The Tribunal heard Mr. Stéphane Giguère. He said he left the Aviasol airfield in Saint-Benoît aboard the Sea-Bow registered as C-IGPI heading for Lac Vallée to make a water landing. He wanted to test the floats he had installed on his paraplane, and then fly above 500 feet over Lac Poulin and Lac Fortin and return to the Aviasol runway. He filed in evidence, as Exhibit D-1, a document he had prepared, showing on one side, photographs and images of the Sea-Bow and an ultra-light aeroplane equipped with floats and, on the back, illustrations of various types of ultra-light aeroplanes, including the one marked as number 8 identified by Mrs. Doyon Latulippe. He also filed, as Exhibit D-2, a diagram of a side view of the parachute supports and, on page 2, the one including the modification made to the Sea-Bow.

Mr. Giguère admitted having conducted a low-altitude flight (25-30 feet) over Lac Poulin on his instructor's recommendation because of the problem detected with the float's front ski of his paraplane, and also to find out the variations in temperature over the lake. It was at that time he made signs to indicate to his sister that he had a problem. He passed in front of his parents' cottage, checked if there were any swimmers, and began his descent to touch down on the water across from his parents' cottage. The instructor was already preparing to jump. He stated that he had decided to touch down on Lac Poulin "to attach the float at its anchoring point," but this had not been possible. He took off again immediately, heading, at an altitude of about 1,000 feet, for the Aviasol runway, where the float's front ski broke on impact upon landing.

Mr. Stéphane Giguère informed the Tribunal, in cross-examination, that he had completed his training on ultra-light aeroplanes/motorized parachutes and now holds his pilot permit for this category of paraplane. However, Mr. Giguère held a student pilot permit at the time of the alleged offences on July 14, 2002. He reiterated that he had installed foot-thick foam floats on each side, between the front and rear Spiros, and plexiglass foam ends, front and back, turned up like a ski and fastened underneath the Spiros (D-2), at the time of the flights of July 14, 2002. He pointed out that he can modify the paraplane without having to notify authorities. He had taken the added precaution of fastening the floats to the paraplane using a "bungee-type elastic cord purchased at Canadian Tire for $19.95." He was accompanied during the flight by an Air Canada pilot, who's a hang glider flight instructor and prefers that her name remain anonymous.

• [Using the information]:
**A.** Rewrite the paragraph of the testimony excerpt that begins "Mr. Giguère admitted having conducted" as a short list, keeping its main facts.
**B.** Transcribe the testimony excerpt word for word, starting at "The Tribunal heard" and ending at "to the Sea-Bow.".
**C.** Decide whether each statement agrees with the testimony excerpt, answering yes or no and quoting the words that settle it: (i) At the time of the July 14, 2002 flights, Mr. Giguère held a student pilot permit. (ii) Mr. Giguère said he must notify authorities before modifying his paraplane. (iii) The float's front ski broke when he touched down on Lac Poulin.
The material after this point comes from a different source.

• [Source data]:
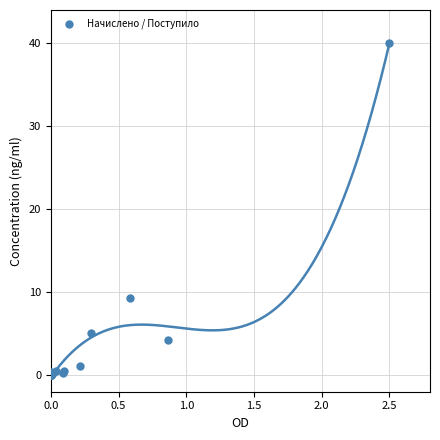

What Y value in the scatter plot is closest to 20?

9.3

• [Responses to the tasks]:
**A.**
- Mr. Giguère flew low (25–30 feet) over Lac Poulin on his instructor's recommendation. He did so because of a problem with the float's front ski and to learn the temperature variations over the lake.
- He signaled to his sister that he had a problem.
- He passed his parents' cottage and checked for swimmers. Then he descended to touch down on the water across from the cottage while the instructor prepared to jump.
- He landed to try to attach the float at its anchoring point, but this was not possible.
- He took off again immediately and flew at about 1,000 feet to the Aviasol runway. The float's front ski broke on impact when he landed there.

**B.**
The Tribunal heard Mr. Stéphane Giguère. He said he left the Aviasol airfield in Saint-Benoît aboard the Sea-Bow registered as C-IGPI heading for Lac Vallée to make a water landing. He wanted to test the floats he had installed on his paraplane, and then fly above 500 feet over Lac Poulin and Lac Fortin and return to the Aviasol runway. He filed in evidence, as Exhibit D-1, a document he had prepared, showing on one side, photographs and images of the Sea-Bow and an ultra-light aeroplane equipped with floats and, on the back, illustrations of various types of ultra-light aeroplanes, including the one marked as number 8 identified by Mrs. Doyon Latulippe. He also filed, as Exhibit D-2, a diagram of a side view of the parachute supports and, on page 2, the one including the modification made to the Sea-Bow.

**C.**
(i) Yes: "However, Mr. Giguère held a student pilot permit at the time of the alleged offences on July 14, 2002."
(ii) No: "He pointed out that he can modify the paraplane without having to notify authorities."
(iii) No: "He took off again immediately, heading, at an altitude of about 1,000 feet, for the Aviasol runway, where the float's front ski broke on impact upon landing."